ART. III.-GLADSTONE'S HOMER AND THE
HOMERIC AGE.

Studies on Homer and the Homeric Age. By the Right Hon. W. E. GLADSTONE, D.C.L., M.P. for the University of Oxford. 3 vols. Oxford. At the University Press. 1858.

Ar a time when the importance of classical culture is so little appreciated, it is refreshing to meet with such a noble contribution, as these volumes afford, towards the settlement of those great questions which relate to the Poems and the Age of Homer. We can not but feel a special pleasure, also, in the fact that these volumes are the production of one who labors under a constant pressure of the most important public duties; for it assures us, that there are some, who in the midst of the cares and perplexities of office, love to renew the generous studies of their youth, and to gather broad and comprehensive views and a calm and elevated wisdom, from a fresh perusal of those works which stirred the imagination and roused the enthusiam of their early years. The world owes a debt of gratitude to Mr. Gladstone for the new light which he has thrown upon the marvellous wealth and beauty of the poems of Homer. VOL. VI.-12

His abundant illustrations of every department of his subject, and his fine taste and discrimination in critical analysis, have added vastly to the interest and delight with which even the Iliad and the Odyssey are read. But we conceive that Mr. Gladstone is most of all entitled to our gratitude for the ability with which he has resisted some of the most dangerous historical errors of the age, and vindicated some of the most important principles of a Christian Philosophy of History.

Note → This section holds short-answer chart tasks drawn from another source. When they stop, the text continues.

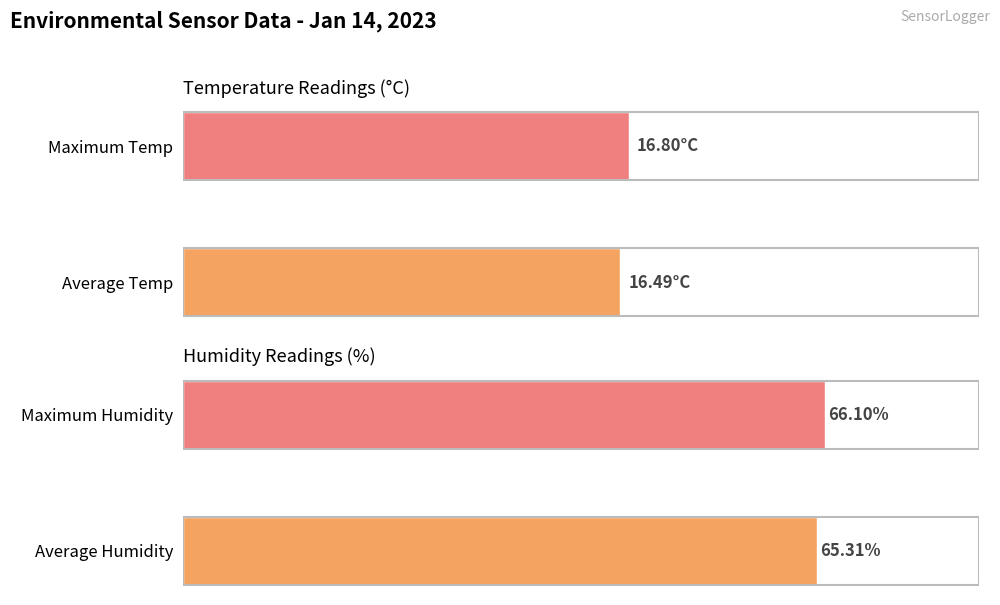

How many categories are shown in the chart?

2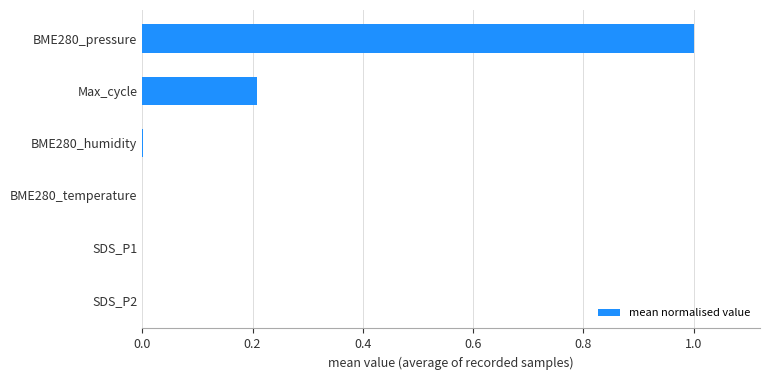

Which has a higher value, BME280_temperature or Max_cycle?

Max_cycle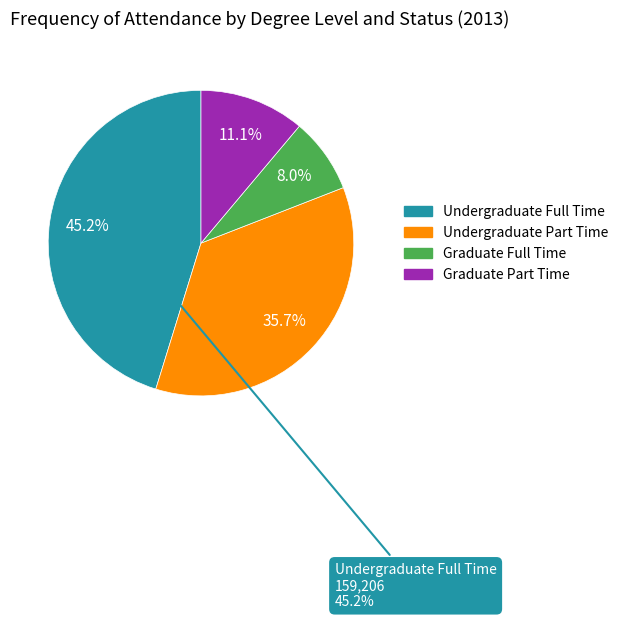

Which slice is the smallest?

Graduate Full Time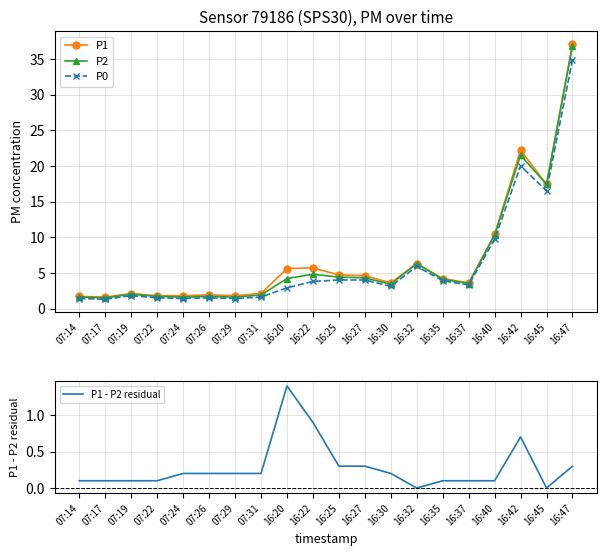

What is the label of the 1st point from the left?

07:14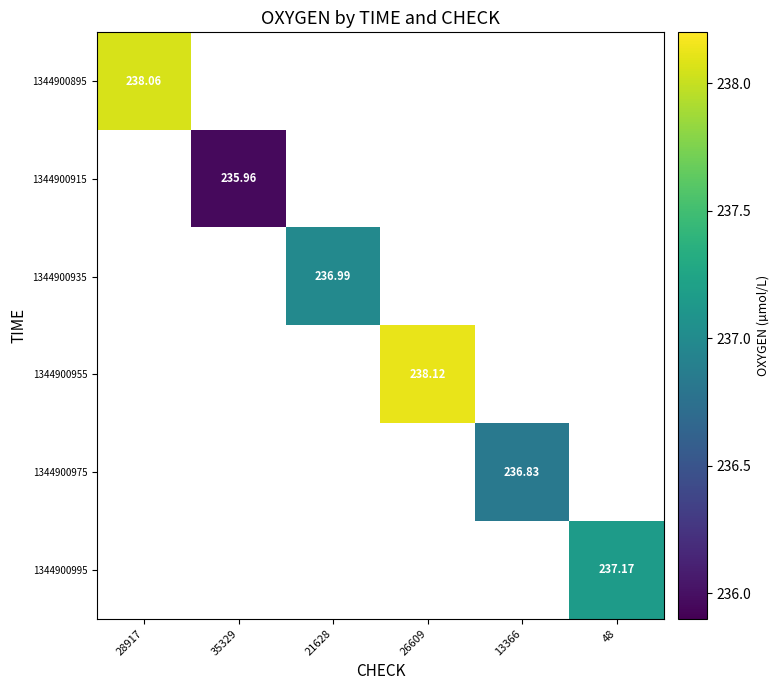

Is the value of 1344900975 at 28917 greater than the value of 1344900995 at 48?

No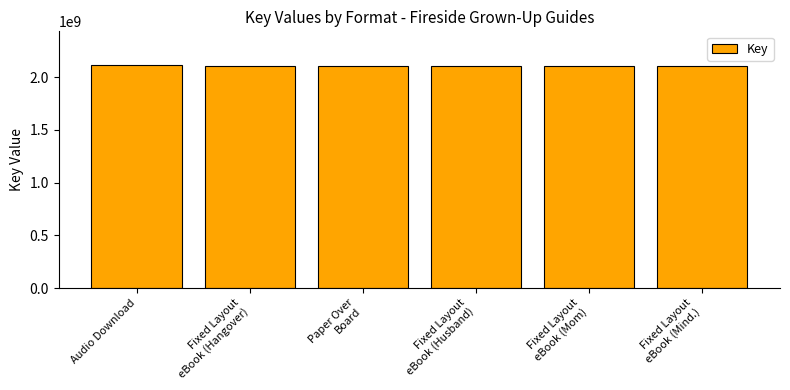

What is the minimum value shown in the chart?

2101962823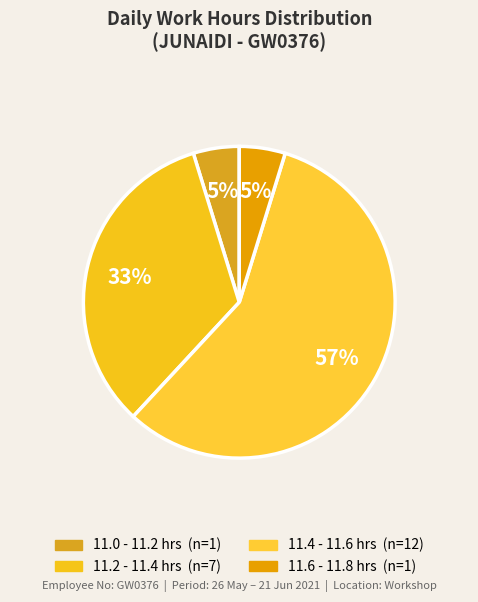

How many slices are in this pie chart?

4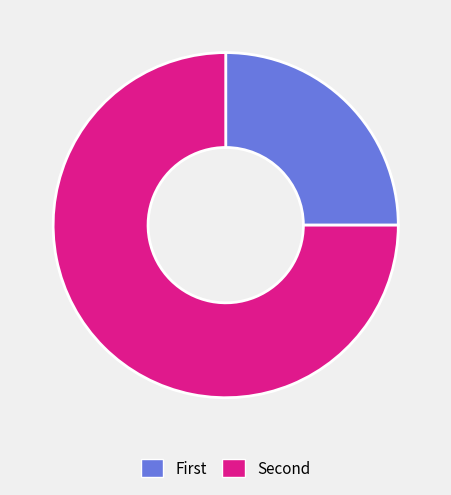

Is there a majority slice in this chart?

Yes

One would hardly have expected to find, in a work upon the Poems and Age of Homer, a discussion of questions which affect the view which we take, of the whole history of the world; and by which the ground-plan, so to speak, of that History must be determined.

But these poems, it must be remembered, furnish us with peculiar advantages for such universal investigations. They stand at the fountain-head of secular literature. They furnish us with the earliest information, which we possess, of that wonderful civilization, which they themselves did so much to mould, and which has come down from that age to us. They present to us the only picture which we have of that heroic race and age, in which the human side of our complex civilization had its rise. Now we are greatly mistaken, if these facts do not furnish us with some most valuable results. We are fully aware of the great difficulty, which attends these investigations; and that in many respects, probability must be our only guide, but we are satisfied that a calm and dispassionate consideration of these facts will convince us, that we stand on solid ground, and that our inquiries only confirm the great principles of a Christian Philosophy of History.

We are met at the beginning of these investigations with a difficulty, which must first be considered. Mr. Grote, whose extraordinary ability in the department of Grecian History must be admitted, and whose opinions are entitled to profound respect, rejects all incidents previous to the Olympiad of Coræbus, or 776 B.C., as not reducible to history or chronology.* If this is so, the poems of Homer are without value, as the

*Grote's History of Greece, ii. p. 34.